From Norman Levitt’s Prometheus Bedeviled:
[T]he authoritarian presuppositions that had to be defeated for democracy to emerge as our primary political paradigm were closely linked, and sometimes identical, with the obscurantist articles of faith that science had to sweep aside in order to gain its place at the center of our contemporary knowledge system…The entrenchment of dogmatic religion was (and, to some extent, still is) an important prop of a social order based on hereditary caste and class. Simultaneously, it was wedded to an epistemology that automatically excluded both the modes of inquiry on which science depends and the conclusions about the physical and biological universe to which it inexorably led.
This suggests, to me, a way in which religious indoctrination really can be seen as a kind of abuse – intellectual or cognitive abuse.

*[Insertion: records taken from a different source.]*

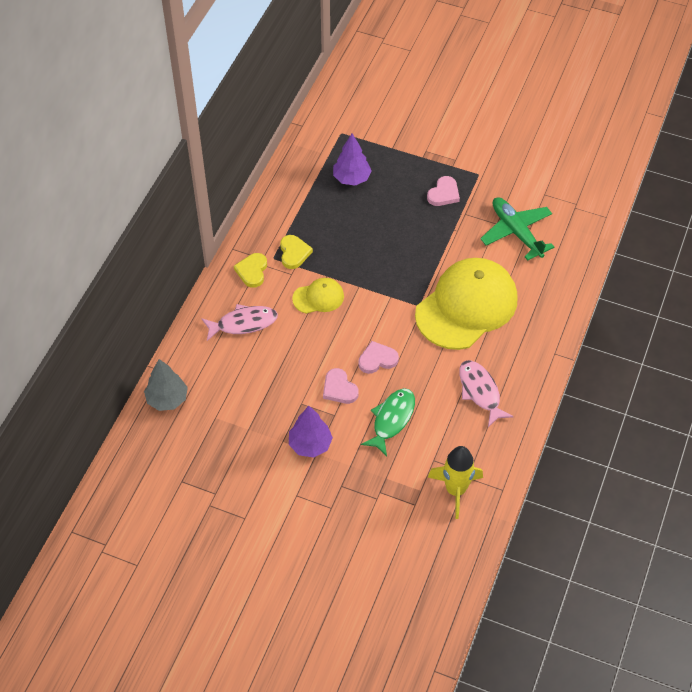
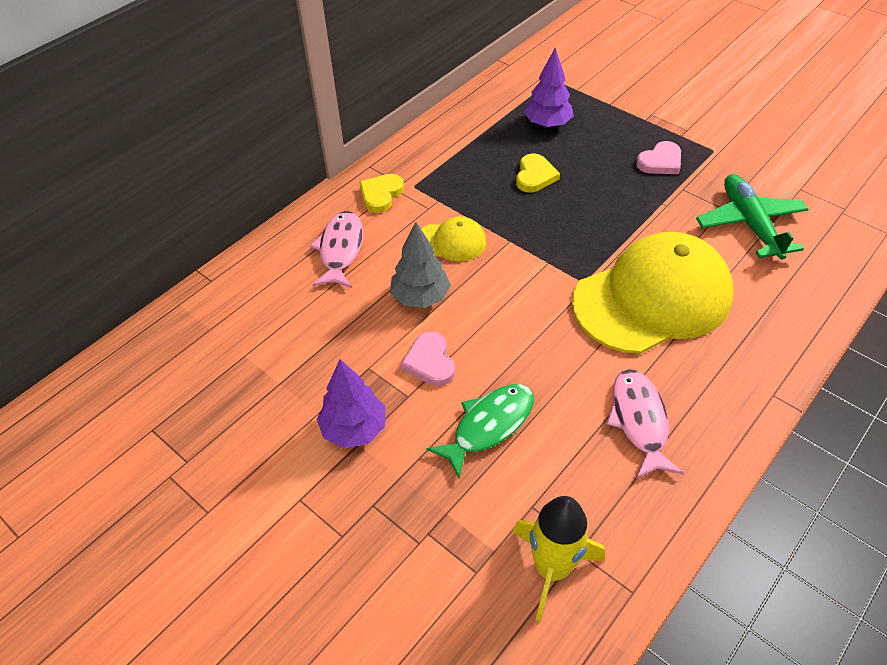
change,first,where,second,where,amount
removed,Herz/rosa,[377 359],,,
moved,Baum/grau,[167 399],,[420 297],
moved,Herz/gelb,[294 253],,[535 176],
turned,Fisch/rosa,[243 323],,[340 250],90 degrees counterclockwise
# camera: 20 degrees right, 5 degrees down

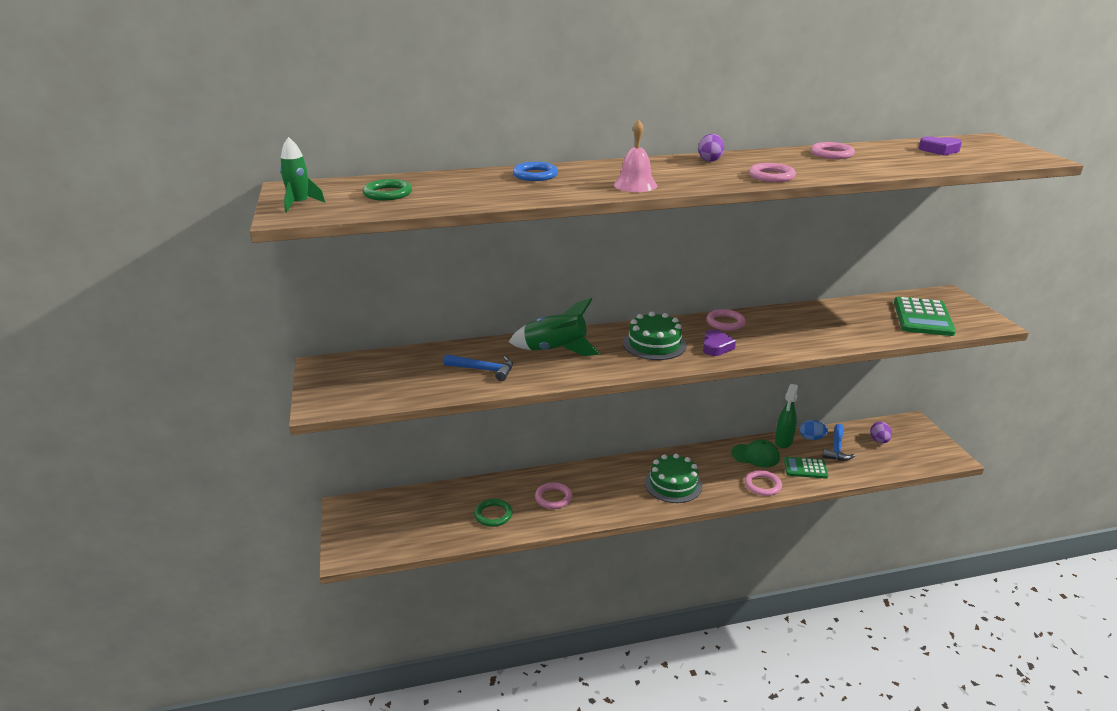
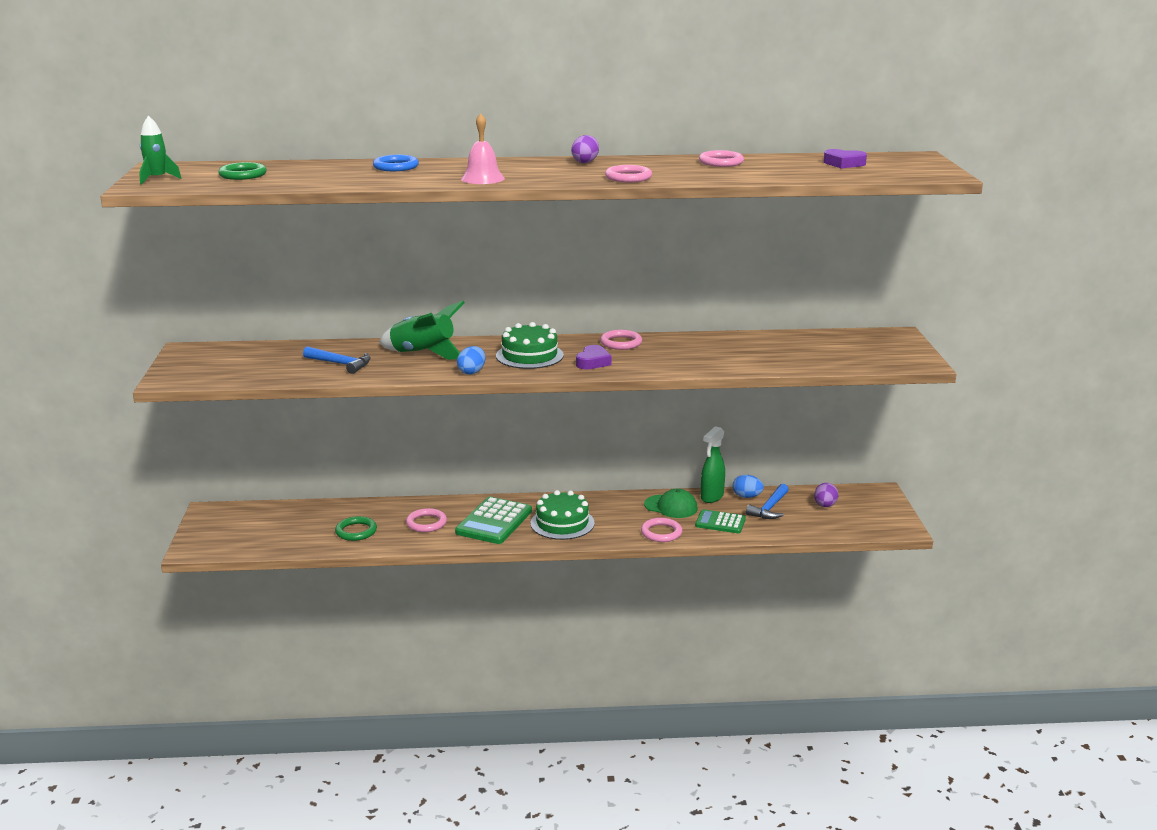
change,first,where,second,where,amount
added,,,Ei/blau,[472 372],
moved,Taschenrechner/grün,[923 318],,[494 522],
# camera: 10 degrees right, 5 degrees down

It’s not just the obvious: that dogmatic articles of faith represent a mistaken way to go after understanding about the world; it’s because dogma can’t be contradicted or refuted. That makes it a trap. It prevents, rules out, forbids, closes off precisely what we need, which is a permanent on-going process of questioning, examining, thinking, that goes with a sense that anything and everything can be questioned – that there is nothing walled off in a shrine, a sanctum, an ark of the covenant, a kaaba, a holy of holies.
When that is done to children, it is a form of cognitive or epistemic abuse. It trains children who are, precisely, too young to be skeptical of what they are told, to think in the wrong way – it disables a basic part of their cognitive functioning before they’ve had a chance to form it. Since they are too young even to be able to resist, this is a cheat, an abuse of power via age-difference. It’s like foot-binding in that way – like distorting young soft bones into a deformed, disabled shape.
In other words it creates an intellectual disability, a mental handicap. It’s similar to handicapping children for begging purposes, as some desperate parents do. Some former children can overcome the handicap later, of course, but many never get the chance. This is a basic injustice. It’s not one that can be fixed by laws or social workers, but that does not mean it’s not a real one.